● DATA FOR PROCESSING:
──────
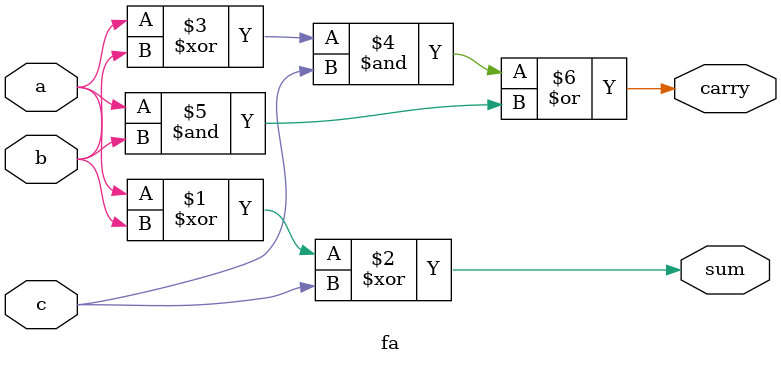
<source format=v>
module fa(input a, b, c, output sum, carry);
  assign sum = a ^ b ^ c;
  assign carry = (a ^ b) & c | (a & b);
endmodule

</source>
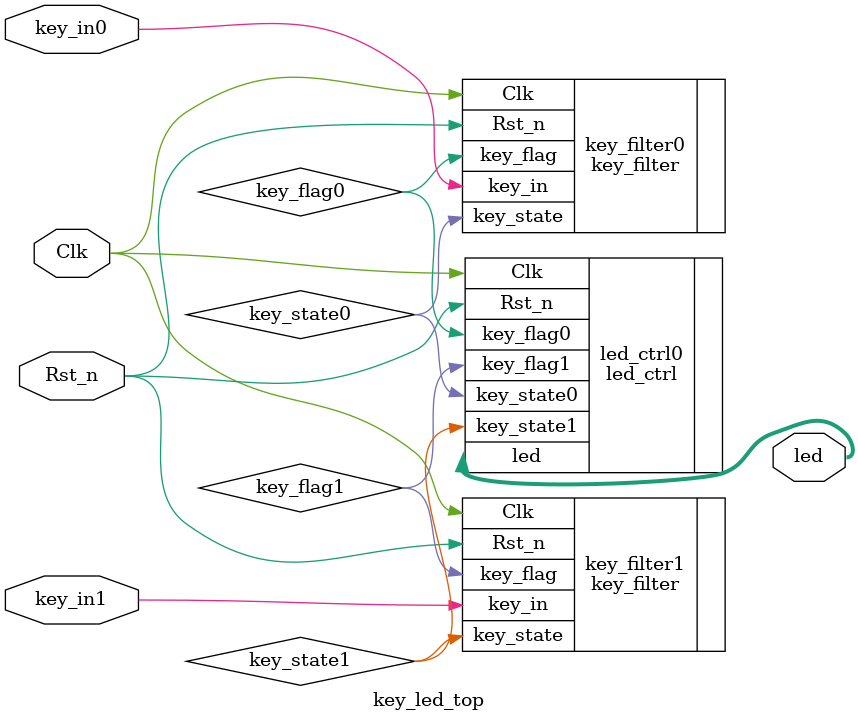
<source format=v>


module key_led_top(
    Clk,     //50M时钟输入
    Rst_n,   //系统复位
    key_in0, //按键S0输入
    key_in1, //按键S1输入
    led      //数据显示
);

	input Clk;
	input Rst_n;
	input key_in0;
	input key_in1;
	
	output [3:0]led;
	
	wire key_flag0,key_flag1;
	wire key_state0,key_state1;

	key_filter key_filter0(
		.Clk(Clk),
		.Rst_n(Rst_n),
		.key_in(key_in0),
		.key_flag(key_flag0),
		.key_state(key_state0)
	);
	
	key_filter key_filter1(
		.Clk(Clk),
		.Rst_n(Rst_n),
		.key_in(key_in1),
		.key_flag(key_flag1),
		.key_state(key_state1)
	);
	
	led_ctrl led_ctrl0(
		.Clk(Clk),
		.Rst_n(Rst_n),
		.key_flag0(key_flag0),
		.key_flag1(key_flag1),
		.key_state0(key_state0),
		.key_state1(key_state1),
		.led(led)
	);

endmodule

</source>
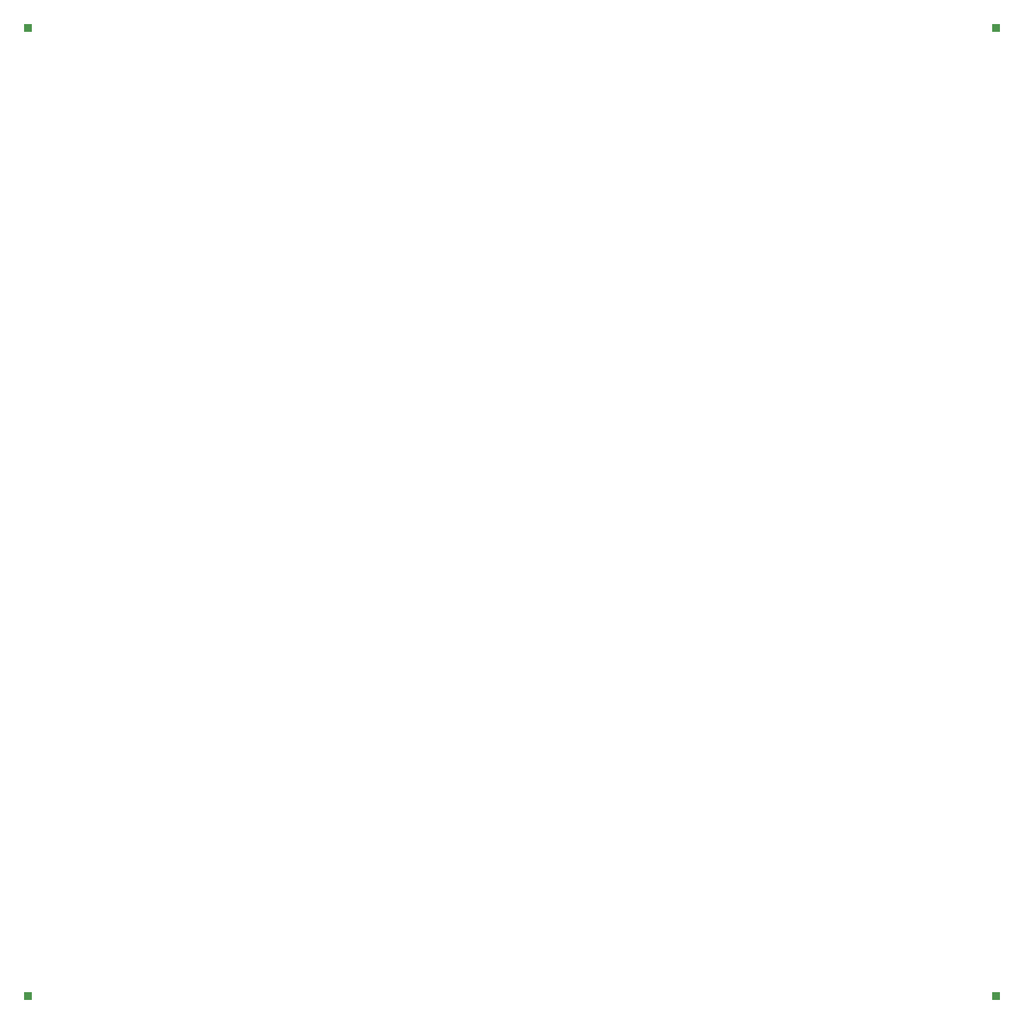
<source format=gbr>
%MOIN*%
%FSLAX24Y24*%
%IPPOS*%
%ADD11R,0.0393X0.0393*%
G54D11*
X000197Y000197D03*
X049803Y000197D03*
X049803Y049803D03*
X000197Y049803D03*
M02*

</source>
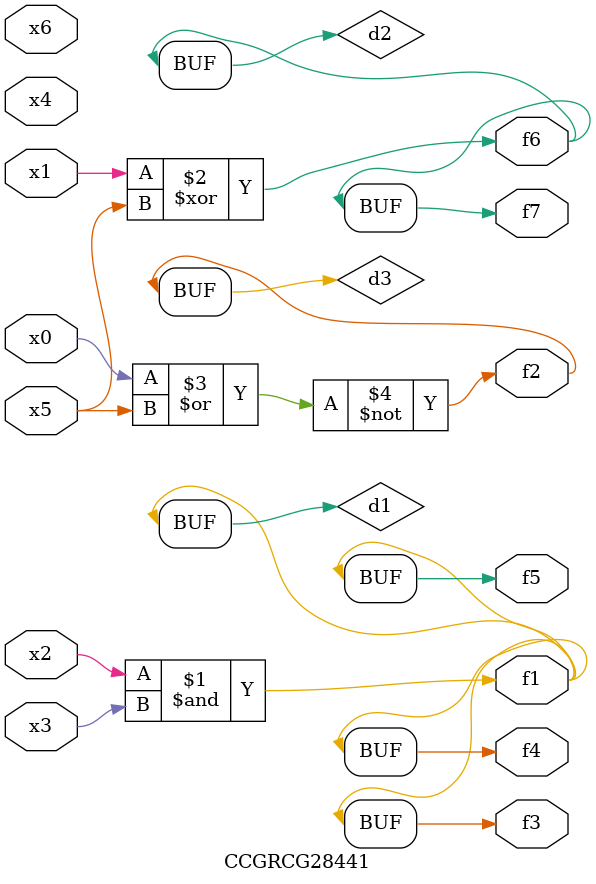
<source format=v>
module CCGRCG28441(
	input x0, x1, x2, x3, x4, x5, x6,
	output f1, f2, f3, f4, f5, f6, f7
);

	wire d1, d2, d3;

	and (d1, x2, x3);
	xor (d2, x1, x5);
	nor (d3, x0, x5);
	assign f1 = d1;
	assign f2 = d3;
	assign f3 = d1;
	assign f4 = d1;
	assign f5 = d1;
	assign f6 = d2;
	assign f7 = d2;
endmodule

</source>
──────
● ABOUT THIS TASK: Pick out every line of the listing containing the word "input", and show those lines.

● REPLY:
module fa(input a, b, c, output sum, carry);
	input Clk;
	input Rst_n;
	input key_in0;
	input key_in1;
	input x0, x1, x2, x3, x4, x5, x6,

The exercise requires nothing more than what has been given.